[What you have to do]:
How many lines in the data below include the word "these"? State the number alone.

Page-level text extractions
────

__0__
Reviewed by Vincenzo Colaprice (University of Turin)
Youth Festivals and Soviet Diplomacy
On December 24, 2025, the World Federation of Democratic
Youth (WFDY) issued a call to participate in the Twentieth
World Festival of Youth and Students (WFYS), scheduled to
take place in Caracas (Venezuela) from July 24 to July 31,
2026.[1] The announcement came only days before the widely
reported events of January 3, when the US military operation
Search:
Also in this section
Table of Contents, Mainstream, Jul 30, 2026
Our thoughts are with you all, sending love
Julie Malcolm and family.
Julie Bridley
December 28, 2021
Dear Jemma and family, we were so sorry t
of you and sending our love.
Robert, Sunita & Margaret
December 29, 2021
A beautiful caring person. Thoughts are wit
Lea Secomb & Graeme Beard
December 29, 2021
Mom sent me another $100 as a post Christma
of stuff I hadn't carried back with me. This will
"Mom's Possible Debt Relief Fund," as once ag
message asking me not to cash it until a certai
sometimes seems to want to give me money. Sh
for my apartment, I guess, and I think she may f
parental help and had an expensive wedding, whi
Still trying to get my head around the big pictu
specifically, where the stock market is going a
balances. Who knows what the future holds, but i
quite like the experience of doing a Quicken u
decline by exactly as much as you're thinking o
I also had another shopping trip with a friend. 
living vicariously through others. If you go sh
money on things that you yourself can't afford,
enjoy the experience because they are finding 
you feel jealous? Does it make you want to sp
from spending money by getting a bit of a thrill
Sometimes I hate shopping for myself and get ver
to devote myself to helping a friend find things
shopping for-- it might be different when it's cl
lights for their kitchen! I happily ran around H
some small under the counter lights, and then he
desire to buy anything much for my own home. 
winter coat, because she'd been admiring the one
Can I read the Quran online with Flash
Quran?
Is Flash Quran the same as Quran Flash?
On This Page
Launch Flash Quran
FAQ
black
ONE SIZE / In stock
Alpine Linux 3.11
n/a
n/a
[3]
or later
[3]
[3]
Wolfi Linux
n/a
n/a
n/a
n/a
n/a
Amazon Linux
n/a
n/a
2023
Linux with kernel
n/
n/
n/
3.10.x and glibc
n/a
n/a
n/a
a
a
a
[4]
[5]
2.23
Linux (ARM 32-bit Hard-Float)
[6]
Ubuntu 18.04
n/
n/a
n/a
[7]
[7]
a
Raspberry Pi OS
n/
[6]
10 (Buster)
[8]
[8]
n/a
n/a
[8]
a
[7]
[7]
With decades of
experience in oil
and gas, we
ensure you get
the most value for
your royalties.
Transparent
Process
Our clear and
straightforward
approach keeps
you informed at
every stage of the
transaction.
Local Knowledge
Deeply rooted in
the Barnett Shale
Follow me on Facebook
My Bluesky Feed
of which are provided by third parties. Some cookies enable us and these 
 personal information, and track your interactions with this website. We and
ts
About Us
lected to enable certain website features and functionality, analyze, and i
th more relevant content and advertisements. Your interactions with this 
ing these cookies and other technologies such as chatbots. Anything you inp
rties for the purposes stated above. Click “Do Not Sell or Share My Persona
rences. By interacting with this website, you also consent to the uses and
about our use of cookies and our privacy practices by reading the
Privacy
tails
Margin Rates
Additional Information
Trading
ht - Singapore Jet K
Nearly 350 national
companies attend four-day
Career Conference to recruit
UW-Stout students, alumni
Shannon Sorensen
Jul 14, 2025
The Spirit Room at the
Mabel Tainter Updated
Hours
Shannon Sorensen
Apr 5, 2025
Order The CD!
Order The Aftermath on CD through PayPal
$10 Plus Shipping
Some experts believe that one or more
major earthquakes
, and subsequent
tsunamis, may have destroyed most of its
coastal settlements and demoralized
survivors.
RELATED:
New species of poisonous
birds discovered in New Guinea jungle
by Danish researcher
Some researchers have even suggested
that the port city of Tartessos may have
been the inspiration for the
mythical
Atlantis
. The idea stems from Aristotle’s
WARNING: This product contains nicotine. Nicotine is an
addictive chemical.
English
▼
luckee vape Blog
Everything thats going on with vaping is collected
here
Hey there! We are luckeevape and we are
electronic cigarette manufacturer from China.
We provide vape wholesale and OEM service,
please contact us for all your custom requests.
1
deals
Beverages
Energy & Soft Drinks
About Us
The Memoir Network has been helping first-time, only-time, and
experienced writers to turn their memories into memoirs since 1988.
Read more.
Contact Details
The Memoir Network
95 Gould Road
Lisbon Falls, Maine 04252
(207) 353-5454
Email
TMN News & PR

────

[Answer for this exercise]:
2